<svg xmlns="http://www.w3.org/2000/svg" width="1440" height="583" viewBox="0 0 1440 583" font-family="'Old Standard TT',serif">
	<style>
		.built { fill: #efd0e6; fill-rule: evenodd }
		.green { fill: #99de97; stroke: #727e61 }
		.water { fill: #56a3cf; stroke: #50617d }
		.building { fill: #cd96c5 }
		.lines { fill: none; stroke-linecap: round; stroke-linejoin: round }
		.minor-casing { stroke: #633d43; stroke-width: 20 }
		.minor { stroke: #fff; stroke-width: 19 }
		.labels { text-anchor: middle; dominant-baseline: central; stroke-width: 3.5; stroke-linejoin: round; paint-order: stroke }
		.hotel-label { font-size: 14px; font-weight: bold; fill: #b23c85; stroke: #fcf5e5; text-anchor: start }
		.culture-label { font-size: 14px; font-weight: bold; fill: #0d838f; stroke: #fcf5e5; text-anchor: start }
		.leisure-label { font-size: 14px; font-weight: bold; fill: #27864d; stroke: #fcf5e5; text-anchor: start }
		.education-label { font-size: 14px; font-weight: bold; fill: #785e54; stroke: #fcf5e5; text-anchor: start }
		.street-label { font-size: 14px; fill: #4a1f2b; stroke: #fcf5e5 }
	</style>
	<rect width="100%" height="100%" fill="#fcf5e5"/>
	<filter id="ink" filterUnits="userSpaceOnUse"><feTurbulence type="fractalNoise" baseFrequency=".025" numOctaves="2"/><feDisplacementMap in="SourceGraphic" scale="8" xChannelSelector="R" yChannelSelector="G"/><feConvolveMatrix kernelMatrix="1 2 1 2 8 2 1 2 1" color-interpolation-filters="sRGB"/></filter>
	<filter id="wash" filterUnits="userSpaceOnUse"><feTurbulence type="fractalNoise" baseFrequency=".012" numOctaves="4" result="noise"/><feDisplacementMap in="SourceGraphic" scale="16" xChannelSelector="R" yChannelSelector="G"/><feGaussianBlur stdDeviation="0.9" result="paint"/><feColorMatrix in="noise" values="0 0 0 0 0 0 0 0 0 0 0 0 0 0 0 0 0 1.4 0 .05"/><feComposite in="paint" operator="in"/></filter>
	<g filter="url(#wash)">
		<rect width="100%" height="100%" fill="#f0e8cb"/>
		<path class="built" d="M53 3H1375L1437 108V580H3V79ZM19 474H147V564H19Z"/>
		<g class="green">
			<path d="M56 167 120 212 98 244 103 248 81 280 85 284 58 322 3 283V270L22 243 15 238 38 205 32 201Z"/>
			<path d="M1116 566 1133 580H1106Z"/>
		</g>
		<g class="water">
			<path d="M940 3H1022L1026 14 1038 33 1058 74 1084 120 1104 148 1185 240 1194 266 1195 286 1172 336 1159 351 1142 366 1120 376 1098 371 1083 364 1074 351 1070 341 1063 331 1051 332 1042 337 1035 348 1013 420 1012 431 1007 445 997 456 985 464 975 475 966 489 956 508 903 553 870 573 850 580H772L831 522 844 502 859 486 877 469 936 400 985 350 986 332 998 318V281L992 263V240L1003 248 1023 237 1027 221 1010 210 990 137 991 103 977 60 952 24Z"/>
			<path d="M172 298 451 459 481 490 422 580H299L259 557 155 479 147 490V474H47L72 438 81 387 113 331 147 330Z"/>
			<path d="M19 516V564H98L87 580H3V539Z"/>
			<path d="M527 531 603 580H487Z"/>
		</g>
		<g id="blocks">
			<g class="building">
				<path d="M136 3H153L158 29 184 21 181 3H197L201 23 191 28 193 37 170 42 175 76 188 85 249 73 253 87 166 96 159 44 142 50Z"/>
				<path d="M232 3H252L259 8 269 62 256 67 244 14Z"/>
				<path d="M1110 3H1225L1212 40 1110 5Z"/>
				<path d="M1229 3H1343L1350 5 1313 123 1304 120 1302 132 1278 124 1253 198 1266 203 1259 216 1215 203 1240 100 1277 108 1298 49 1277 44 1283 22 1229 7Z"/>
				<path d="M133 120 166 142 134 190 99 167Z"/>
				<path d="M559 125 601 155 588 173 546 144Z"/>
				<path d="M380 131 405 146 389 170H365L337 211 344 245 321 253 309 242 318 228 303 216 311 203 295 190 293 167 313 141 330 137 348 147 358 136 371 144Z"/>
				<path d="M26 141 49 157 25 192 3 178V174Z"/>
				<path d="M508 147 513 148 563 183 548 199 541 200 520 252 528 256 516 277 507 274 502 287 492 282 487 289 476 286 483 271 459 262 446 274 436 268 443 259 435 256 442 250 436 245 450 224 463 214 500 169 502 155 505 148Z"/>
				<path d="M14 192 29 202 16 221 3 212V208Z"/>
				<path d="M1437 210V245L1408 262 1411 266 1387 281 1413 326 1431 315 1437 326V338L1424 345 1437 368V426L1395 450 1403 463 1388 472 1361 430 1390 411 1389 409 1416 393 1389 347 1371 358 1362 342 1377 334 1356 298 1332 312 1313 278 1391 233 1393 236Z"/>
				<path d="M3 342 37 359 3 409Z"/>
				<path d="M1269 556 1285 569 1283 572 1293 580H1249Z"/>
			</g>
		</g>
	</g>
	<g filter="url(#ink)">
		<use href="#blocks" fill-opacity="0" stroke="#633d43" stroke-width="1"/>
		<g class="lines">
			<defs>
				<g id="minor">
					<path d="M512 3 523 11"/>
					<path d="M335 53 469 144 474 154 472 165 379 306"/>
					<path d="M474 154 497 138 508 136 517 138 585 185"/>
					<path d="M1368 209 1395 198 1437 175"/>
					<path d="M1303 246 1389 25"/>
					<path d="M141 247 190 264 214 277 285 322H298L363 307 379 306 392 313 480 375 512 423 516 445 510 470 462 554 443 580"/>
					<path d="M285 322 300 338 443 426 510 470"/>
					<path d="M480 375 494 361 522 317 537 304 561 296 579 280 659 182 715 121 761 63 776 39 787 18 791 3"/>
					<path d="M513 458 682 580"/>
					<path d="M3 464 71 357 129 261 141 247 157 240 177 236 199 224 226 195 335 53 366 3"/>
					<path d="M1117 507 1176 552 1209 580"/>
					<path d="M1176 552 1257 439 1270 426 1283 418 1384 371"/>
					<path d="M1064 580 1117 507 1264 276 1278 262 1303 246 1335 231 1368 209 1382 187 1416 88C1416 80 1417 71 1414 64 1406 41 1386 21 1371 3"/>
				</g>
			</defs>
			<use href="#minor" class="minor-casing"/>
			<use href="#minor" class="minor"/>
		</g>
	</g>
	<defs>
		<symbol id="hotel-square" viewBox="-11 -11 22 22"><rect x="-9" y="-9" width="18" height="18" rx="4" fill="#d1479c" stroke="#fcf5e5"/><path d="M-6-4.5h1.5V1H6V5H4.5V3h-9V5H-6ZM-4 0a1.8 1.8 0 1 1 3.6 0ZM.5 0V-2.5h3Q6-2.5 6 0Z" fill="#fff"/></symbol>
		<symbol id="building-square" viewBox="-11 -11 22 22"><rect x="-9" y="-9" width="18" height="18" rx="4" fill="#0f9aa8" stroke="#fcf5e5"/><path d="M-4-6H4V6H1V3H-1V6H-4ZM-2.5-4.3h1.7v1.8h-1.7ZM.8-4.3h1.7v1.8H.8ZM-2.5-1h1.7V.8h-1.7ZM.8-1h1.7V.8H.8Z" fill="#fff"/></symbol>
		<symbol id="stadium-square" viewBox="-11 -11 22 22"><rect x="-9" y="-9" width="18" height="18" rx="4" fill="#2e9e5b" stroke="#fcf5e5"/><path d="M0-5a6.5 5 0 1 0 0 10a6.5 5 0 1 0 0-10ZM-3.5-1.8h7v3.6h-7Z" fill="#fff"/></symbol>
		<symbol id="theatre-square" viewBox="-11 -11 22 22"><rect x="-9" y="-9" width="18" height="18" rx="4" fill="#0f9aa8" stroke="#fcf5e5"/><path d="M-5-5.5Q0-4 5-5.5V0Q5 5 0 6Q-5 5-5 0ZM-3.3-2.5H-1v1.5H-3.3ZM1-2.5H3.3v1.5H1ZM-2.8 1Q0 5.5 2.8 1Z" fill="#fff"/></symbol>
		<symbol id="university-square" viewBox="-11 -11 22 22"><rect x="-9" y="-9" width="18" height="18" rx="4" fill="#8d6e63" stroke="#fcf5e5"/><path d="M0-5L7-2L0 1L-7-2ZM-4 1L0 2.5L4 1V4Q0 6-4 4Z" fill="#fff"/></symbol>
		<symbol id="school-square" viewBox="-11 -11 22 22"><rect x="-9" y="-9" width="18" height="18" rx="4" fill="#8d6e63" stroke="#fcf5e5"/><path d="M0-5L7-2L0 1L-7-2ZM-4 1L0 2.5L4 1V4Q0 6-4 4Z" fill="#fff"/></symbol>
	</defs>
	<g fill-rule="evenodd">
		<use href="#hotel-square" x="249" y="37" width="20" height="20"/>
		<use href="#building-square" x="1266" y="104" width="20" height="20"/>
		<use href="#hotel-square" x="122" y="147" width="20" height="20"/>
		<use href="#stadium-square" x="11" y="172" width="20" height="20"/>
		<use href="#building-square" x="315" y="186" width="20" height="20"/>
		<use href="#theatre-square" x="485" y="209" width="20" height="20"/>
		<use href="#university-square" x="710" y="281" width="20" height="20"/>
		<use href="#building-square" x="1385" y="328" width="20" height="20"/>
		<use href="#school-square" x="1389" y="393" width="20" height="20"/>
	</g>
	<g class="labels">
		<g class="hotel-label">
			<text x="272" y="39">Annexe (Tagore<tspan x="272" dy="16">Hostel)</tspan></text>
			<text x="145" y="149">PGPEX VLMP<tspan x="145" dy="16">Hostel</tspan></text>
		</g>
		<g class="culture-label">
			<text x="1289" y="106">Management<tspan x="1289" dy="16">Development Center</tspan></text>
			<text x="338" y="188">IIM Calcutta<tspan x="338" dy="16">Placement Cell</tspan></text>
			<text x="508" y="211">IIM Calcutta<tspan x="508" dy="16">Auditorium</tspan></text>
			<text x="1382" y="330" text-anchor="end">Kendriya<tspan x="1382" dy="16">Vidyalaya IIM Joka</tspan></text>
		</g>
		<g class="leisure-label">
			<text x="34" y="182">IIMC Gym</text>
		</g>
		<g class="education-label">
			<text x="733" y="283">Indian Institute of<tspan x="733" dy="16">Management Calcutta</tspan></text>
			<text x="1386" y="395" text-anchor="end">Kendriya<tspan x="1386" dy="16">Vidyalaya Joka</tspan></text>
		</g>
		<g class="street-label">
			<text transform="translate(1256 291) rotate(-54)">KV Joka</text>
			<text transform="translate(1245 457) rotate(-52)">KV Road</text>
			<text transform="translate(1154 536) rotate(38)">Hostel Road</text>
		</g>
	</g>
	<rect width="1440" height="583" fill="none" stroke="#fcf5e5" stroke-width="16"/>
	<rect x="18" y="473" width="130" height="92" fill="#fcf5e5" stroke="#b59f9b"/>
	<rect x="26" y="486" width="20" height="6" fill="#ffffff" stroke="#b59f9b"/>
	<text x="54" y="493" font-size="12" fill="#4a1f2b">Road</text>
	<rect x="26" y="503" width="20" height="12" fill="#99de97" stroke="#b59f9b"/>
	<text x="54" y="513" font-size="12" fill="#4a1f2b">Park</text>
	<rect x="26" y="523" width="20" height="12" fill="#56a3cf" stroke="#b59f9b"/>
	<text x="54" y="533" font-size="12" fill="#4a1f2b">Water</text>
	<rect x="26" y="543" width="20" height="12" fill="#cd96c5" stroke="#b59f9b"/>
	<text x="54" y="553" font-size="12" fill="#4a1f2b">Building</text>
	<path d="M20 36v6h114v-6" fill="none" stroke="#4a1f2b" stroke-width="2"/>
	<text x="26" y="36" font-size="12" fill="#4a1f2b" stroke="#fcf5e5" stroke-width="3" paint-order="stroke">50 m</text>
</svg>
--------------------
PROMPT: Copy out each line of the records that holds the string "lines".

RESPONSE AREA:
		.lines { fill: none; stroke-linecap: round; stroke-linejoin: round }
		<g class="lines">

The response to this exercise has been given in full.